I can sympathize with Kent McManigal’s anti-government stance in Friday’s column, but in the case of the Hotel Clovis there was no other entity that could keep the structure from continued deterioration.
Prospective owners, especially those who envision public housing or a nonprofit use for the facility are usually in need of government grants or local government participation in some form or another to complete and operate the project.
As I understand it private investors who just want to buy the building and return it to private functional use are non-existent.
I’m not in favor of low-income housing or any other form of housing within the building because of the lack of infrastructure in the neighborhood.
There is no local food store for instance.

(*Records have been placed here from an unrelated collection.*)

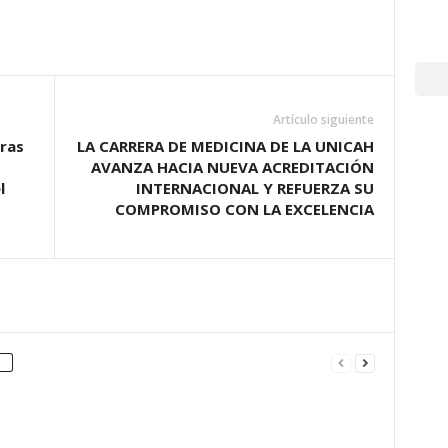
Artículo siguiente
uras
LA CARRERA DE MEDICINA DE LA UNICAH
AVANZA HACIA NUEVA ACREDITACIÓN
l
INTERNACIONAL Y REFUERZA SU
COMPROMISO CON LA EXCELENCIA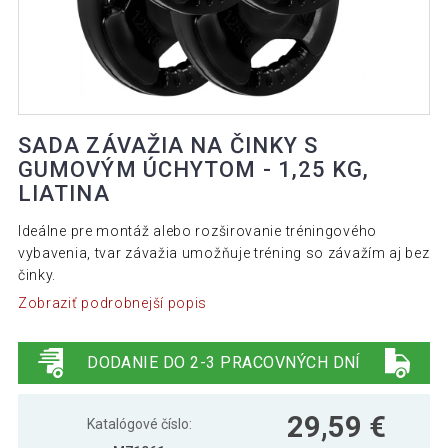
SADA ZÁVAŽIA NA ČINKY S
GUMOVÝM ÚCHYTOM - 1,25 KG,
LIATINA
Ideálne pre montáž alebo rozširovanie tréningového
vybavenia, tvar závažia umožňuje tréning so závažím aj bez
činky.
Zobraziť podrobnejší popis
DODANIE DO 2-3 PRACOVNÝCH DNÍ
29,59 €
Katalógové číslo: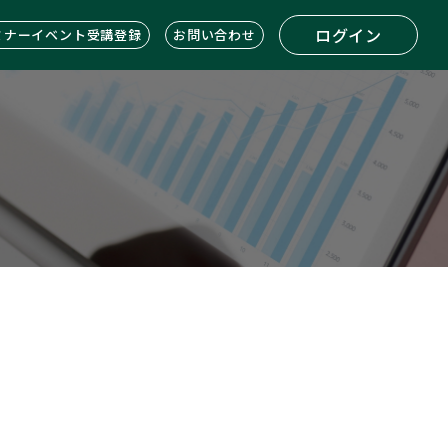
ログイン
ミナーイベント受講登録
お問い合わせ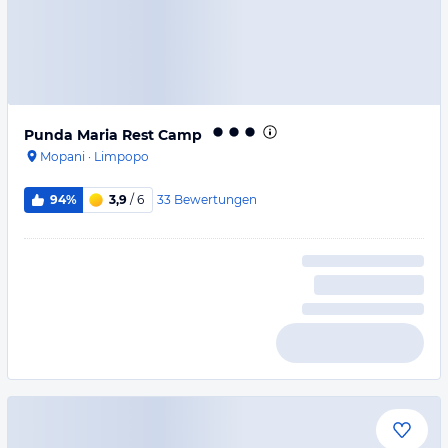
Punda Maria Rest Camp
Mopani
·
Limpopo
33
Bewertungen
94%
3,9
/ 6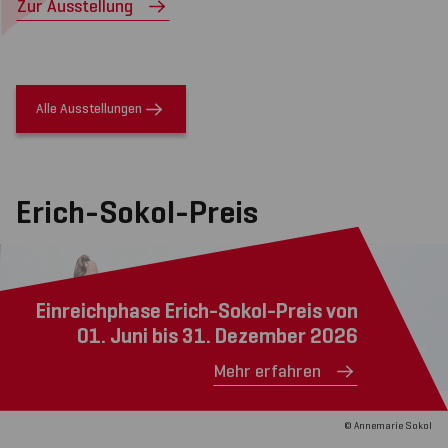
Zur Ausstellung
Alle Ausstellungen
Erich-Sokol-Preis
Einreichphase Erich-Sokol-Preis von
01. Juni bis 31. Dezember 2026
Mehr erfahren
© Annemarie Sokol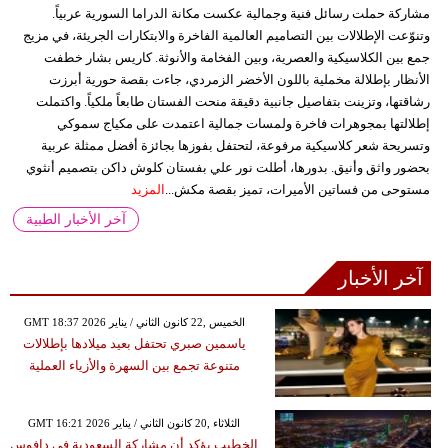
مشاركة حملت رسائل فنية وجمالية عكست مكانة الدراما السورية عربياً.
وتنوّعت الإطلالات بين التصاميم العالمية الفاخرة والابتكارات الجريئة، في مزيج
جمع بين الكلاسيكية والعصرية، وبين الفخامة والأنوثة. كاريس بشار خطفت
الأنظار بإطلالة مخملية باللون الأخضر الزمردي، جاءت بقصة حورية أبرزت
رشاقتها، وتزينت بتفاصيل جانبية دقيقة منحت الفستان طابعاً ملكياً. واكتملت
إطلالتها بمجوهرات فاخرة ولمسات جمالية اعتمدت على مكياج سموكي
وتسريحة شعر كلاسيكية مرفوعة، لتحتفل بفوزها بجائزة أفضل ممثلة عربية
بحضور واثق وأنيق. بدورها، أطلت نور علي بفستان كلوش داكن بتصميم أنثوي
مستوحى من فساتين الأميرات، تميز بقصة مكش...
المزيد
آخر الأخبار الطبية
آخر الأخبار
GMT 18:37 2026 الخميس ,22 كانون الثاني / يناير
ياسمين صبري تحتفل بعيد ميلادها بإطلالات
متنوعة تجمع بين السهرة والأزياء العملية
GMT 16:21 2026 الثلاثاء ,20 كانون الثاني / يناير
الخطيب يؤكد أن مشاركة السعودية في دافوس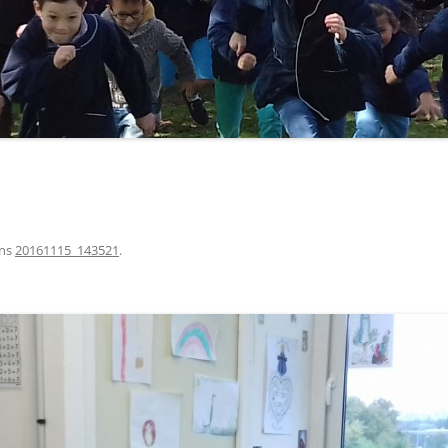
ns
20161115_143521
.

Back 40 or 50 years ago, Main Street had everything from drug stores to Sears and even Woolworths. It could support the daily needs of local residents without a need to drive anywhere. The occupants of the Hotel Clovis will probably not have much use for title companies, antique shops, and craft stores.
I do take exception to McManigal’s opinion of taxes as “stolen money.” Taxes are necessary in order to maintain public roads, parks, and other things that we all take for granted. Somebody has to pay for traffic lights, police patrols, fire services, and so on.
Back when I briefly worked for a Florida county I was amazed at how much federal tax money went to local municipalities in the form of government grants.
Clovis has benefited by grant money due to hard work on the part of city and county officials who became aware of specific grants and filled out the paperwork to justify receiving them.
I hope a productive use can be made of the Hotel Clovis with or without government participation.